Le photographe aime également « mettre en scène » pour donner du sens, tel Alexandre Gardner, en 1863, déplaçant des corps de soldats tués sur le champ de bataille de Gettysburg, pour obtenir un « meilleur réalisme ». Encore, en 1968, Don McCallin use du même stratagème à Hué, au Vietnam. Même ce réputé « drapeau déployé » de Joe Rosenthal, à la « composition presque classique », est une reconstitution fortuite. Alberto Korda, pour son fameux portrait de Che Guevara (« The Guerrillero Heroica ») reproduit à des millions d’exemplaires, a recadré, en 1967, après le décès du combattant, la photo originale prise en 1960. Il y fait disparaître, entre autres, le profil d’un journaliste et supprime les détails « nuisant à la force du rendu, distrayant les regards. »
Mentionnons aussi qu’une autre photo extrêmement mémorable, la « Loyalist Militiaman at the Moment of Death », prise par Robert Capa en septembre 1936, lors de la guerre civile espagnole, s’est révélée, tout récemment, lors d’une enquête étoffée par la technologie de la géolocalisation et par l’analyse du paysage et de l’angle de vue de l’appareil photo, une mise en scène : la ligne de front, au moment de la prise, se trouvait à trente-quatre kilomètres des lieux.
Il y a bien d’autres photos stupéfiantes ou imprévues dans cette Guerre des images : les six prises successives, qui vont obtenir un immense succès sous forme de cartes postales colorisées, de la destruction d’un zeppelin au dessus de Londres en 1916; un biscuit gravé de rations militaires de la Grande Guerre servant de cadre à la photo d’un sergent anglais; une fausse carte d’identité allemande réalisée par des prisonniers de guerre britanniques à Colditz en 1944.
Il y a aussi ce gouvernement britannique interdisant la publication d’un cliché d’une femme membre d’un club de tir local à Manchester en juillet 1940, car il tient à ne jamais présenter les femmes comme combattantes, « encore moins arme en main », alors qu’en 1943, en guise de propagande, on photographie des membres d’un service auxiliaire féminin de l’armée polonaise en exil, participant à un exercice d’entrainement militaire, en jupe serrée, sur les dunes en Écosse — une belle mise en scène.
Il y a surtout ce cliché resté trop longtemps obscur, cette photo terriblement troublante, prise en 1949 par une dizaine de combattants lituaniens, hommes et femmes, luttant contre l’armée d’occupation de Staline. La photo, captée par les militants eux-mêmes et saisie par les renseignements soviétiques, comporte des numéros servant à identifier les partisans lituaniens qu’ils vont liquider les uns après les autres, tragique exemple de la photographie comme arme de guerre meurtrière.

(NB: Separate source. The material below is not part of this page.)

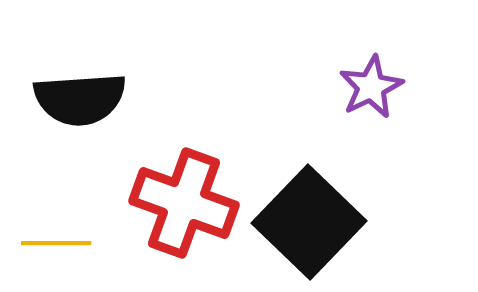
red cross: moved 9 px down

— Christian Vachon (Pantoute), 26 avril 2026
La guerre des images : 170 ans de photographies de propagande militaire
La photographie de guerre au service de la propagande : retour sur 170 ans de manipulation. On dit que l'appareil photo ne ment jamais. Mais dans le domaine de la photographie de guerre, sa vérité est sujette à d'extrêmes distorsions. Choix du cadrage, hors champ, exposition... mais aussi retouche, voire photomontage et création pure : la vérité représentée est surtout question de choix. Et d'intention. Des débuts de la photographie, au milieu du XIXe siècle, à nos jours, de la guerre de Sécession à la guerre en Ukraine, Hilary Roberts décrypte 170 ans d'arrangements avec la réalité, au service de la morale nationale, du subterfuge et du contrôle. S'appuyant sur un vaste corpus d'images sélectionnées dans des archives du monde entier, elle détaille le contexte et l'utilisation de chacune, les replaçant dans le cadre plus général du discours dominant de l'époque. Un moment de recul et d'analyse plus que nécessaire alors que les outils de création et de retouche d'images n'ont jamais été si disponibles et si faciles d'utilisation, les fake news, si nombreuses, et la volonté de désinformer, si forte.